#### WORK TO COMPLETE
Reproduce every line of text from all of the items below without any changes, leaving out the pictures.
----- ENTRIES PROVIDED -----
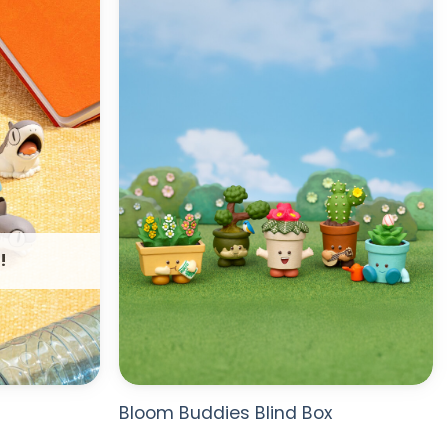
WISHLIST
WISHLIST
!
Bloom Buddies Blind Box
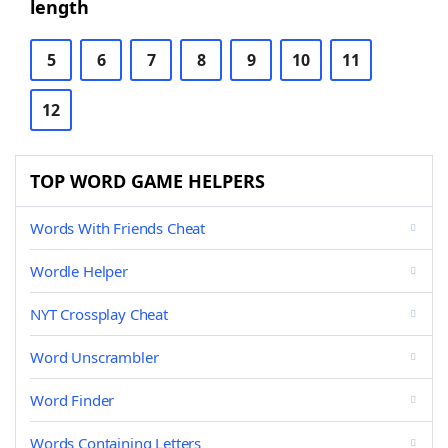
length
5
6
7
8
9
10
11
12
TOP WORD GAME HELPERS
Words With Friends Cheat
Wordle Helper
NYT Crossplay Cheat
Word Unscrambler
Word Finder
Words Containing Letters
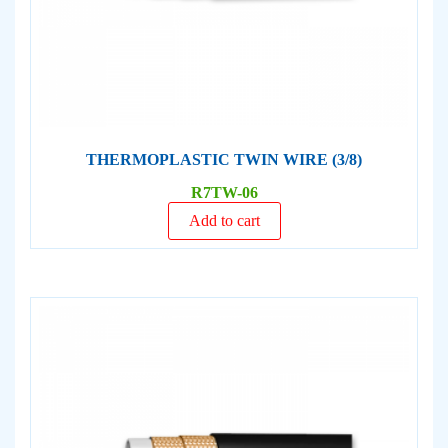
THERMOPLASTIC TWIN WIRE (3/8)
R7TW-06
Add to cart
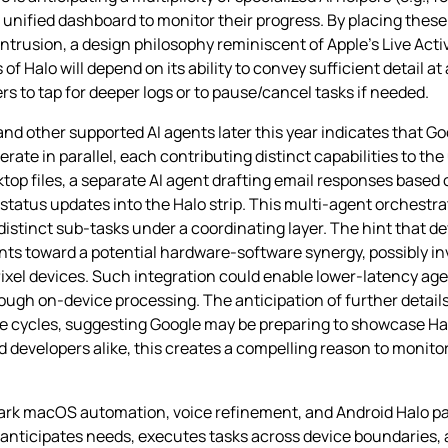
unified dashboard to monitor their progress. By placing these 
intrusion, a design philosophy reminiscent of Apple’s Live Acti
of Halo will depend on its ability to convey sufficient detail 
s to tap for deeper logs or to pause/cancel tasks if needed.
and other supported AI agents later this year indicates that G
te in parallel, each contributing distinct capabilities to the 
op files, a separate AI agent drafting email responses based 
status updates into the Halo strip. This multi‑agent orchestr
istinct sub‑tasks under a coordinating layer. The hint that d
oints toward a potential hardware‑software synergy, possibly i
Pixel devices. Such integration could enable lower‑latency 
ugh on‑device processing. The anticipation of further details 
e cycles, suggesting Google may be preparing to showcase Halo’
developers alike, this creates a compelling reason to monit
ark macOS automation, voice refinement, and Android Halo pai
t anticipates needs, executes tasks across device boundaries,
-----
#### OUTPUT OF THE TASK
WISHLIST
WISHLIST
!
Bloom Buddies Blind Box
length
5
6
7
8
9
10
11
12
TOP WORD GAME HELPERS
Words With Friends Cheat
Wordle Helper
NYT Crossplay Cheat
Word Unscrambler
Word Finder
Words Containing Letters
THERMOPLASTIC TWIN WIRE (3/8)
R7TW-06
Add to cart
unified dashboard to monitor their progress. By placing these 
intrusion, a design philosophy reminiscent of Apple’s Live Acti
of Halo will depend on its ability to convey sufficient detail 
s to tap for deeper logs or to pause/cancel tasks if needed.
and other supported AI agents later this year indicates that G
te in parallel, each contributing distinct capabilities to the 
op files, a separate AI agent drafting email responses based 
status updates into the Halo strip. This multi‑agent orchestr
istinct sub‑tasks under a coordinating layer. The hint that d
oints toward a potential hardware‑software synergy, possibly i
Pixel devices. Such integration could enable lower‑latency 
ugh on‑device processing. The anticipation of further details 
e cycles, suggesting Google may be preparing to showcase Halo’
developers alike, this creates a compelling reason to monit
ark macOS automation, voice refinement, and Android Halo pai
t anticipates needs, executes tasks across device boundaries,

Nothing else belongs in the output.